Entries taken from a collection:
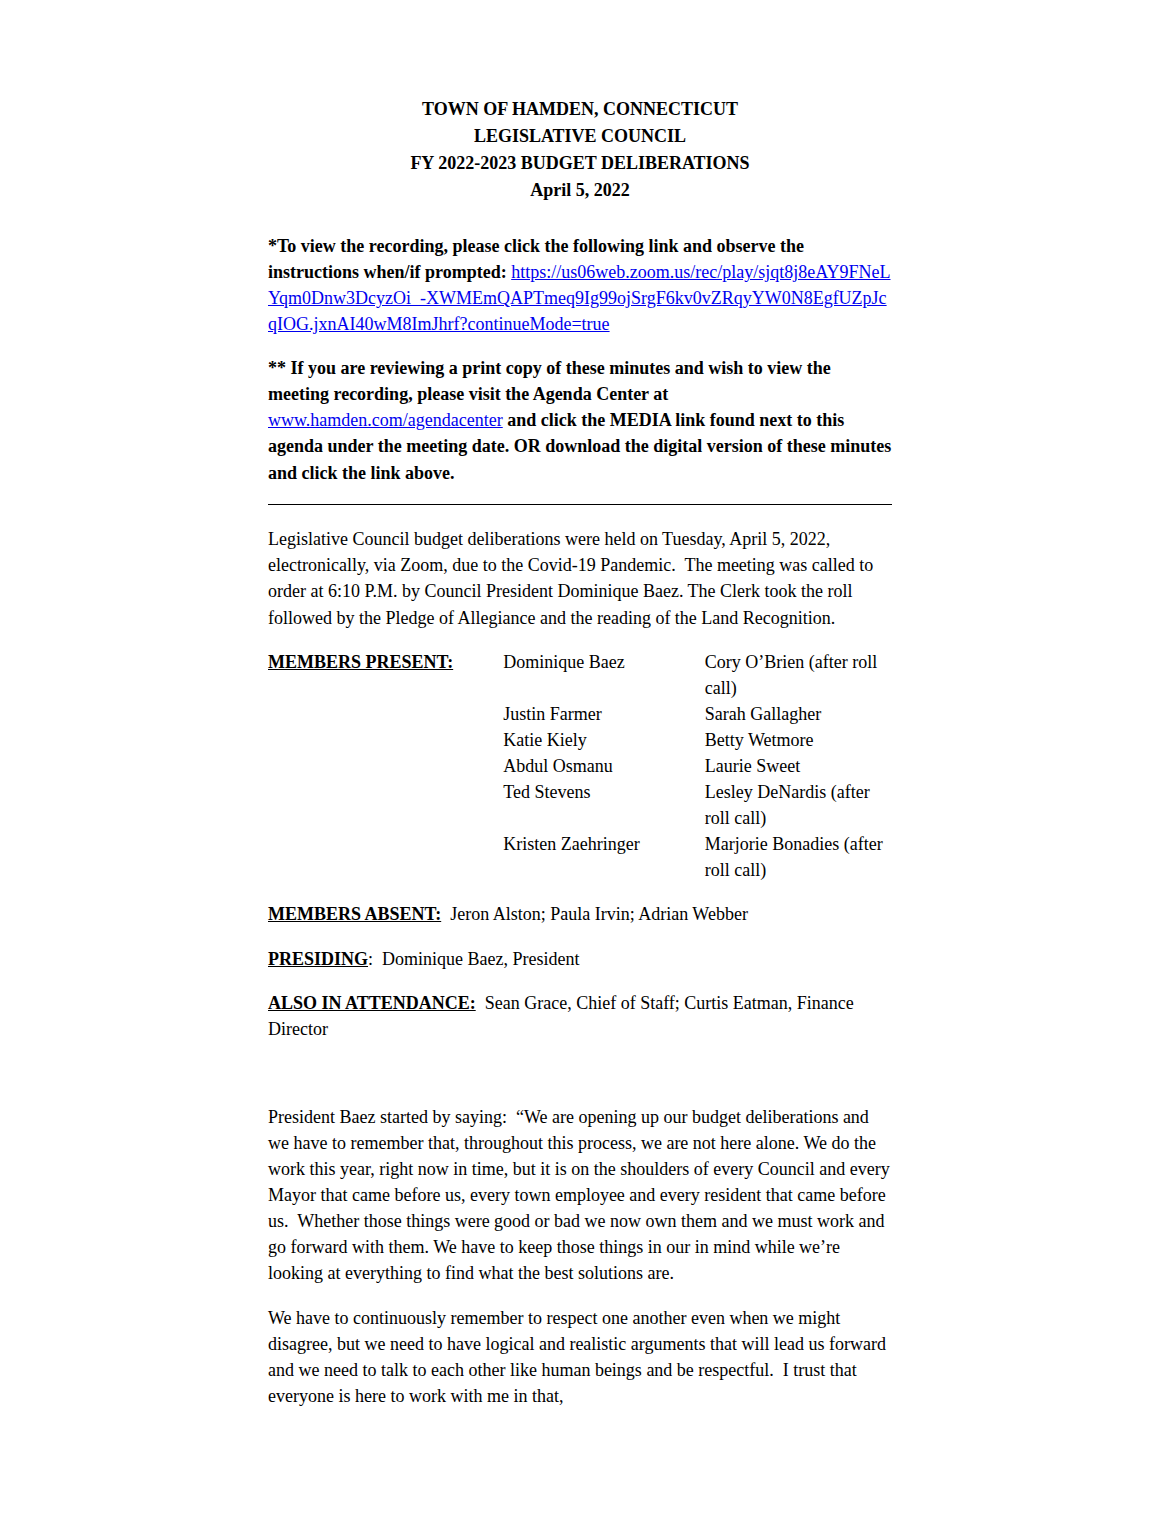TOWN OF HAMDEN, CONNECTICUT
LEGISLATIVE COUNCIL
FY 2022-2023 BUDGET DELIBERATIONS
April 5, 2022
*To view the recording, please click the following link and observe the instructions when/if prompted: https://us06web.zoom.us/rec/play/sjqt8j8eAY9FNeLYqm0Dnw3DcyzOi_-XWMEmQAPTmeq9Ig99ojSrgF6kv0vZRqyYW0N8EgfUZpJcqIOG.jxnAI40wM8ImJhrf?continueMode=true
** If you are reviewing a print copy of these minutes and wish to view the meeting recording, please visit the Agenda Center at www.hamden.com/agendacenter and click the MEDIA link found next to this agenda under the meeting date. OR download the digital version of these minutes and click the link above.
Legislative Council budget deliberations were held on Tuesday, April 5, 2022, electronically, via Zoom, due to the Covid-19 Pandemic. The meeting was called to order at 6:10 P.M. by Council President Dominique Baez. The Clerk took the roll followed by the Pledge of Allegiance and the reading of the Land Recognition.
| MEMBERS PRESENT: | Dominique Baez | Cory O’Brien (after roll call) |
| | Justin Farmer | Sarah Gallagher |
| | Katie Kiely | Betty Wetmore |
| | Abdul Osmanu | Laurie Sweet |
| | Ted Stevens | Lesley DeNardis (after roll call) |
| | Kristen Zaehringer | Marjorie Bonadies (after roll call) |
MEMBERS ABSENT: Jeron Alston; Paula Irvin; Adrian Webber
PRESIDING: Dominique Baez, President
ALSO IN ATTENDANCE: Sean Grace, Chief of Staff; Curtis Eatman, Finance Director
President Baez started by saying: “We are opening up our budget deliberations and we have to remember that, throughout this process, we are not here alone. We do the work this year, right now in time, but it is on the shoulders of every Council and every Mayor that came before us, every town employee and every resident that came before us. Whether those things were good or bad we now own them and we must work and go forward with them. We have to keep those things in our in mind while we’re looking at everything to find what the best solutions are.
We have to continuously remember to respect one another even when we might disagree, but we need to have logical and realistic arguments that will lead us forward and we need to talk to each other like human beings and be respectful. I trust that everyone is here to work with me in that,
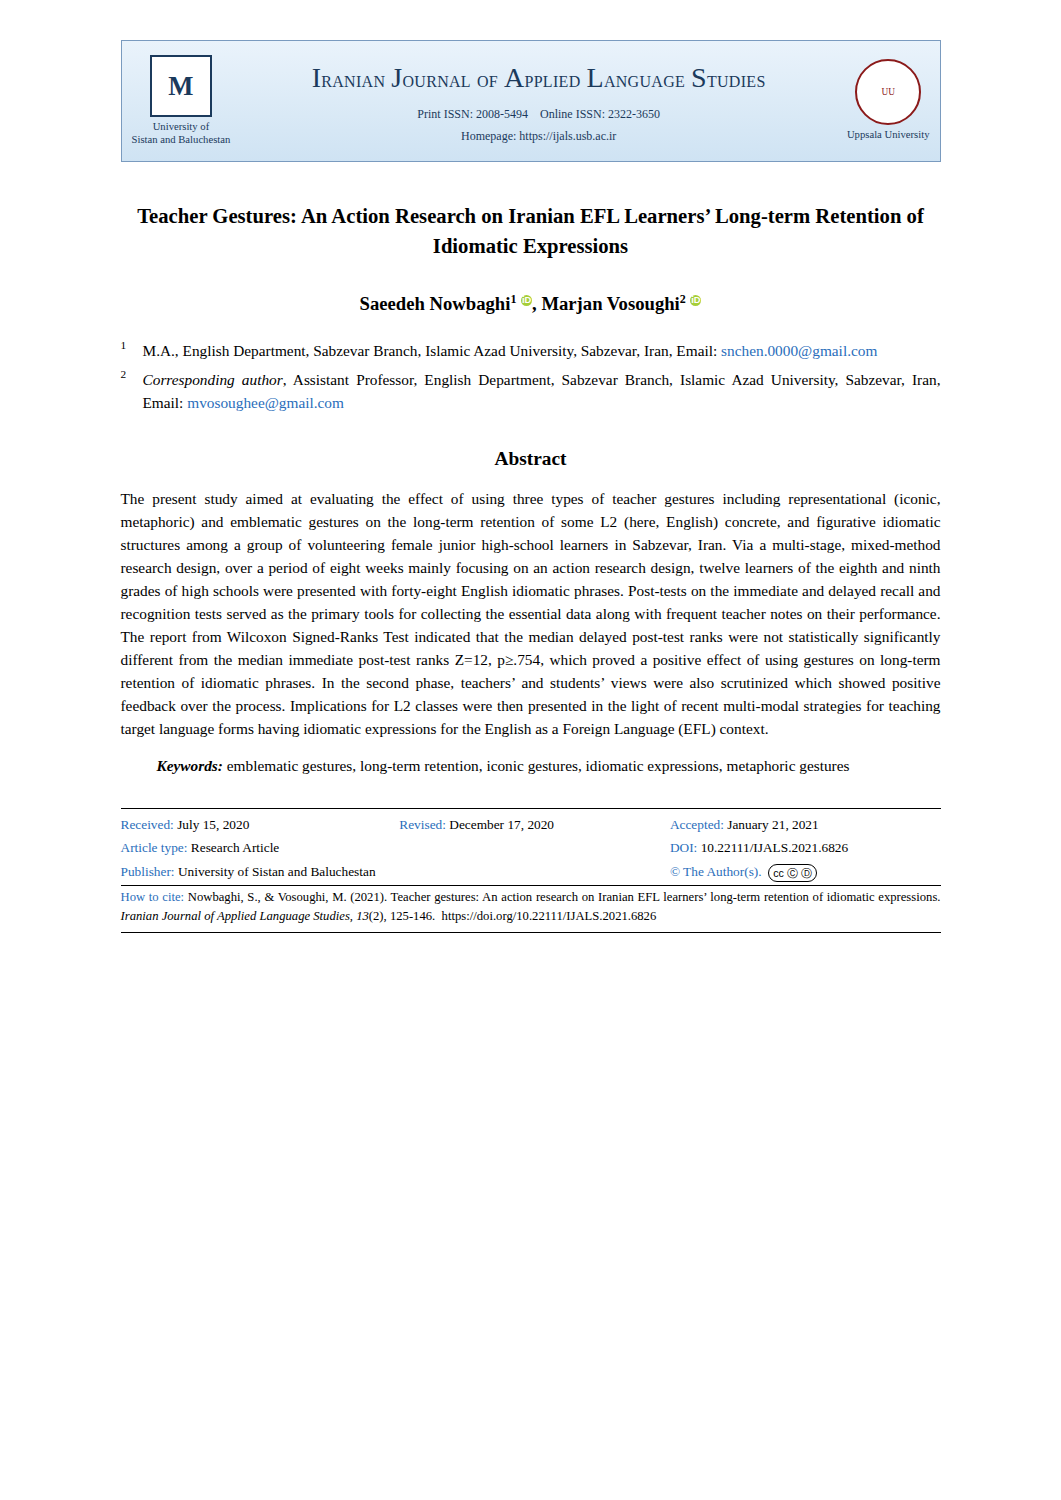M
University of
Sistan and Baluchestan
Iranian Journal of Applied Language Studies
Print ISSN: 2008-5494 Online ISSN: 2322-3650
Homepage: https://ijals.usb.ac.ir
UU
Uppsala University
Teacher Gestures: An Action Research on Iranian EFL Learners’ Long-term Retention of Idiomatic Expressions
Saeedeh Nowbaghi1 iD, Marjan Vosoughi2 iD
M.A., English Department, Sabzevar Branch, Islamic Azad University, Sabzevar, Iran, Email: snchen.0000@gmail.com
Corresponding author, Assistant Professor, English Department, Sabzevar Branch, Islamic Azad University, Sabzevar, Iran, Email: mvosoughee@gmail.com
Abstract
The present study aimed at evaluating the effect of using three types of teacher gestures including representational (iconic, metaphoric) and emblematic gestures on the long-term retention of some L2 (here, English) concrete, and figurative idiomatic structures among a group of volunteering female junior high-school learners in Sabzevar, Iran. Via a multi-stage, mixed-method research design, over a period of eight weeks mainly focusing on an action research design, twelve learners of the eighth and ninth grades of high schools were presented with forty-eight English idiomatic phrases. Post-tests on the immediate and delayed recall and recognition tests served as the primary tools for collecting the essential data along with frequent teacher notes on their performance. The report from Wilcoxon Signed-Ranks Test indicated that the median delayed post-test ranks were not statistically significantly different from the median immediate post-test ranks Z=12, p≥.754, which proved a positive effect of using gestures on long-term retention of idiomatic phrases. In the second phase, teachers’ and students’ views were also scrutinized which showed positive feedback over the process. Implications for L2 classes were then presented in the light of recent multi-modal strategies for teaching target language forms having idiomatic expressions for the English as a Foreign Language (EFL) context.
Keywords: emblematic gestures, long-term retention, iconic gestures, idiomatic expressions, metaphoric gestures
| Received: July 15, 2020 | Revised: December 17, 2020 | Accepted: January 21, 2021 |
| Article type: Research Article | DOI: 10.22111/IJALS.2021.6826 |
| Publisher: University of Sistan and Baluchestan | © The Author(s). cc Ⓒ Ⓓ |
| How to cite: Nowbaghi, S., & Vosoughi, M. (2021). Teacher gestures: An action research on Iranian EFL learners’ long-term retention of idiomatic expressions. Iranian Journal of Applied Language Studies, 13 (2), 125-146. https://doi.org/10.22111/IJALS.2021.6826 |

Exercise
Take every line from the data that includes the word "Department".

Written answer
M.A., English Department, Sabzevar Branch, Islamic Azad University, Sabzevar, Iran, Email: snchen.0000@gmail.com
Corresponding author, Assistant Professor, English Department, Sabzevar Branch, Islamic Azad University, Sabzevar, Iran, Email: mvosoughee@gmail.com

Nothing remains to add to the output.